# Going to start making plows for all Loco's



## noelw (Jan 2, 2008)

We have been having quite a bit of rain in the past few days. So running the trains has been off and on.. So today we was cleaning up around the layout and wiped the tracks down to get the stuff that fell on to them.. 
We ran our center cab with a track cleaning car with a plow on it a few times around and then we decided to run our SD40-2 with an GP38-2 around. WOW... and what a surprise on the front of the SD40-2 and down the side of both of them coming down by the walk way... They both have small plows on them and good thing.. they must of went thru some messy Kat poop right after tracks were cleaned.

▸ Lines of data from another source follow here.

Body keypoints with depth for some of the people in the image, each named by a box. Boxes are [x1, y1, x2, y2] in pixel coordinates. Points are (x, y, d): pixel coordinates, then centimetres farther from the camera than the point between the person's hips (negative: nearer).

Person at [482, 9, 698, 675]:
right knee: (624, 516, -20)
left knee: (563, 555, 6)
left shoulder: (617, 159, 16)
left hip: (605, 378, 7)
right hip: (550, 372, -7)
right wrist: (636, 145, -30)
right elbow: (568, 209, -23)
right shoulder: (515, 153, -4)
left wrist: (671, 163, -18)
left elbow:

Found the mess, it's out behind our storage shed that where the tracks was out of site. 
Had to wash the tracks down and time to clean up the stinky Eng's.
We're use to running over a Snail or frog but not this stuff...
Boy what a mess..If wasn't for the plows I would of had to clean up the fuel tanks and motor blocks. 

*Has anyone have these problems with animals on your layouts*









Glad it wasn't a big dog doo........That probably would of derailed the train and a days work cleaning. 
Old saying here now is Kick the Kat if something goes wrong. laf


----------



## markoles (Jan 2, 2008)

Noel,

Stop using kitty litter for ballast!!


----------



## aceinspp (Jan 2, 2008)

Or get rid of the cat. I'm guessing you do not have a dog or you would really be in trouble. Later RJD


----------



## markoles (Jan 2, 2008)

RJ,

A dog can be trained not to dump on the tracks. Cats, on the other hand, seem to do as they please!


----------



## Totalwrecker (Feb 26, 2009)

I don't get poo, I get tailings from wildcat miners dumping dirt on my tracks! 

If they weren't so darned cute, I'd get mad. Instead I get the shovel and trowel.... 

I always walk the line before every first run, Ma Nature can never leave Good Enough alone! 

John


----------



## aceinspp (Jan 2, 2008)

Depends on the dog. Strays you have no control. I have that problem with neighbors dogs. Later RJD


----------



## noelw (Jan 2, 2008)

Posted By markoles on 09 Dec 2010 02:01 PM 
Noel,

Stop using kitty litter for ballast!! 










*I knew I was doing something wrong...hahahaha But do use some sand in the mortor for ballast in places..
*
*I think I found the coulprit. Baby Possium... Was out there a few nights ago and found him or her walking the tracks. There in that place, about a foot off the ground. 
Using it as a freeway I guess.. 

* *Our Tinker Bell doggie (Peke) can't jump up that high and Kats don't like it out side much..If I go inside the house the kat's make a Bee ling for the doggie door. *

*Anyway my Eng's & ltracks are clean now.. *









Merry Christmas


----------



## Nicholas Savatgy (Dec 17, 2008)

Well,

Im finally glad your cuttin threw the crap,

And getting on with it.

He he he


----------



## noelw (Jan 2, 2008)

Posted By Nicholas Savatgy on 12 Dec 2010 01:47 PM 
Well,

Im finally glad your cuttin threw the crap,

And getting on with it.

He he he


























HO HO HO...............


----------



## Nicholas Savatgy (Dec 17, 2008)

HA HA HA HA..............


----------



## Dave Meashey (Jan 2, 2008)

"The MOON on the rump of the newly-rolled snowman,
Made my face glow like an over-heated frypan!"

YEP!
David Meashey


----------



## aceinspp (Jan 2, 2008)

They are known as crap plows.







Later RJD


----------